Collected data —

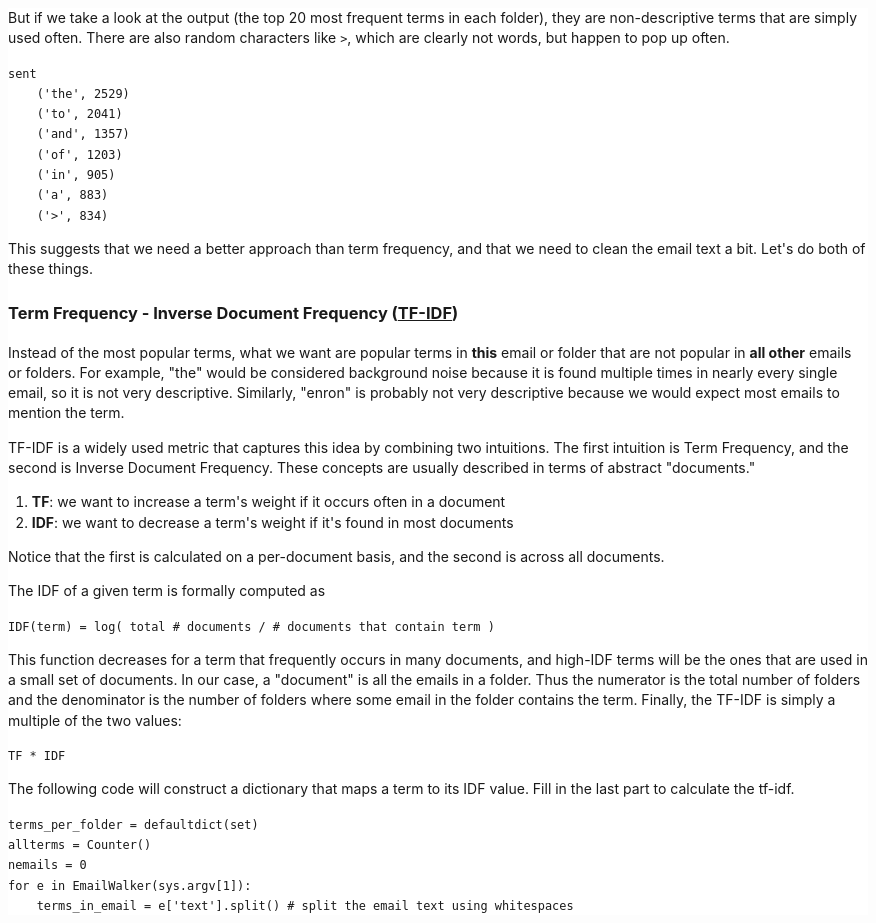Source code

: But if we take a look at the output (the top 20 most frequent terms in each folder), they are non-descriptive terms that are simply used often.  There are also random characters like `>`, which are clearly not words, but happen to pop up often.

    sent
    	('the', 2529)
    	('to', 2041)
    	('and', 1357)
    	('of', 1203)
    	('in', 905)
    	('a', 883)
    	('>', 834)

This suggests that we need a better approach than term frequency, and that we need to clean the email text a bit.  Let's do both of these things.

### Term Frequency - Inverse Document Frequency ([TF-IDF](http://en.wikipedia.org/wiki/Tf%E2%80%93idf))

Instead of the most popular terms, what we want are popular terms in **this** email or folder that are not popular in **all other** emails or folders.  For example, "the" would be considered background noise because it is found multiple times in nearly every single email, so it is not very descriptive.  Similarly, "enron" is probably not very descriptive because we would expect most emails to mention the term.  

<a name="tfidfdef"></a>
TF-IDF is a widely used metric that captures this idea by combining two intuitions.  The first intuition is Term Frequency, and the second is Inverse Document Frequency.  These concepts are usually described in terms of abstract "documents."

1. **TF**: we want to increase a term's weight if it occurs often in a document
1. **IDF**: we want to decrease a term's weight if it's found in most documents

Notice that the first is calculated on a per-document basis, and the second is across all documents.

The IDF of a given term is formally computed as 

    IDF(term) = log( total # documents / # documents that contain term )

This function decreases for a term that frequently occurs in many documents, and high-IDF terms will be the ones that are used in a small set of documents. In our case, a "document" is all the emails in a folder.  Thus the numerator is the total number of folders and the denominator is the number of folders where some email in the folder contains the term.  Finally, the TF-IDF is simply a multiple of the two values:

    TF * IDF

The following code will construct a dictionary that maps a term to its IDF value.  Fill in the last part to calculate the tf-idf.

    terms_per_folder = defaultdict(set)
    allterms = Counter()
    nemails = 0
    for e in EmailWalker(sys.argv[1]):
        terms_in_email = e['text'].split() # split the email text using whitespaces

REQUIRED ACTION — Copy every row above word for word, without the pictures.

FINISHED EXERCISE —
Source code

: But if we take a look at the output (the top 20 most frequent terms in each folder), they are non-descriptive terms that are simply used often.  There are also random characters like `>`, which are clearly not words, but happen to pop up often.

    sent
    	('the', 2529)
    	('to', 2041)
    	('and', 1357)
    	('of', 1203)
    	('in', 905)
    	('a', 883)
    	('>', 834)

This suggests that we need a better approach than term frequency, and that we need to clean the email text a bit.  Let's do both of these things.

### Term Frequency - Inverse Document Frequency ([TF-IDF](http://en.wikipedia.org/wiki/Tf%E2%80%93idf))

Instead of the most popular terms, what we want are popular terms in **this** email or folder that are not popular in **all other** emails or folders.  For example, "the" would be considered background noise because it is found multiple times in nearly every single email, so it is not very descriptive.  Similarly, "enron" is probably not very descriptive because we would expect most emails to mention the term.  

<a name="tfidfdef"></a>
TF-IDF is a widely used metric that captures this idea by combining two intuitions.  The first intuition is Term Frequency, and the second is Inverse Document Frequency.  These concepts are usually described in terms of abstract "documents."

1. **TF**: we want to increase a term's weight if it occurs often in a document
1. **IDF**: we want to decrease a term's weight if it's found in most documents

Notice that the first is calculated on a per-document basis, and the second is across all documents.

The IDF of a given term is formally computed as 

    IDF(term) = log( total # documents / # documents that contain term )

This function decreases for a term that frequently occurs in many documents, and high-IDF terms will be the ones that are used in a small set of documents. In our case, a "document" is all the emails in a folder.  Thus the numerator is the total number of folders and the denominator is the number of folders where some email in the folder contains the term.  Finally, the TF-IDF is simply a multiple of the two values:

    TF * IDF

The following code will construct a dictionary that maps a term to its IDF value.  Fill in the last part to calculate the tf-idf.

    terms_per_folder = defaultdict(set)
    allterms = Counter()
    nemails = 0
    for e in EmailWalker(sys.argv[1]):
        terms_in_email = e['text'].split() # split the email text using whitespaces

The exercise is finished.